- [WHAT YOU ARE ASKED TO DO] Retype every line of text in the records below without any changes, and leave out the pictures.

- [DATASET EXTRACT]
[Start of section]

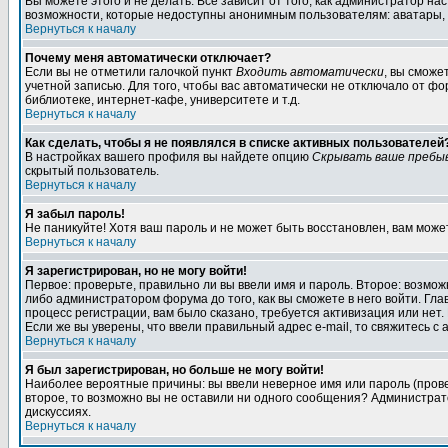
Вы можете этого и не делать. Всё зависит от того, как администратор 
возможности, которые недоступны анонимным пользователям: аватары, лич
Вернуться к началу
Почему меня автоматически отключает?
Если вы не отметили галочкой пункт
Входить автоматически
, вы сможе
учетной записью. Для того, чтобы вас автоматически не отключало от ф
библиотеке, интернет-кафе, университете и т.д.
Вернуться к началу
Как сделать, чтобы я не появлялся в списке активных пользователей
В настройках вашего профиля вы найдете опцию
Скрывать ваше пребы
скрытый пользователь.
Вернуться к началу
Я забыл пароль!
Не паникуйте! Хотя ваш пароль и не может быть восстановлен, вам може
Вернуться к началу
Я зарегистрирован, но не могу войти!
Первое: проверьте, правильно ли вы ввели имя и пароль. Второе: возм
либо администратором форума до того, как вы сможете в него войти. Г
процесс регистрации, вам было сказано, требуется активизация или нет. 
Если же вы уверены, что ввели правильный адрес e-mail, то свяжитесь 
Вернуться к началу
Я был зарегистрирован, но больше не могу войти!
Наиболее вероятные причины: вы ввели неверное имя или пароль (провер
второе, то возможно вы не оставили ни одного сообщения? Администрат
дискуссиях.
Вернуться к началу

[End of section]

- [ANSWER TO THE EXERCISE]
Вы можете этого и не делать. Всё зависит от того, как администратор 
возможности, которые недоступны анонимным пользователям: аватары, лич
Вернуться к началу
Почему меня автоматически отключает?
Если вы не отметили галочкой пункт
Входить автоматически
, вы сможе
учетной записью. Для того, чтобы вас автоматически не отключало от ф
библиотеке, интернет-кафе, университете и т.д.
Вернуться к началу
Как сделать, чтобы я не появлялся в списке активных пользователей
В настройках вашего профиля вы найдете опцию
Скрывать ваше пребы
скрытый пользователь.
Вернуться к началу
Я забыл пароль!
Не паникуйте! Хотя ваш пароль и не может быть восстановлен, вам може
Вернуться к началу
Я зарегистрирован, но не могу войти!
Первое: проверьте, правильно ли вы ввели имя и пароль. Второе: возм
либо администратором форума до того, как вы сможете в него войти. Г
процесс регистрации, вам было сказано, требуется активизация или нет. 
Если же вы уверены, что ввели правильный адрес e-mail, то свяжитесь 
Вернуться к началу
Я был зарегистрирован, но больше не могу войти!
Наиболее вероятные причины: вы ввели неверное имя или пароль (провер
второе, то возможно вы не оставили ни одного сообщения? Администрат
дискуссиях.
Вернуться к началу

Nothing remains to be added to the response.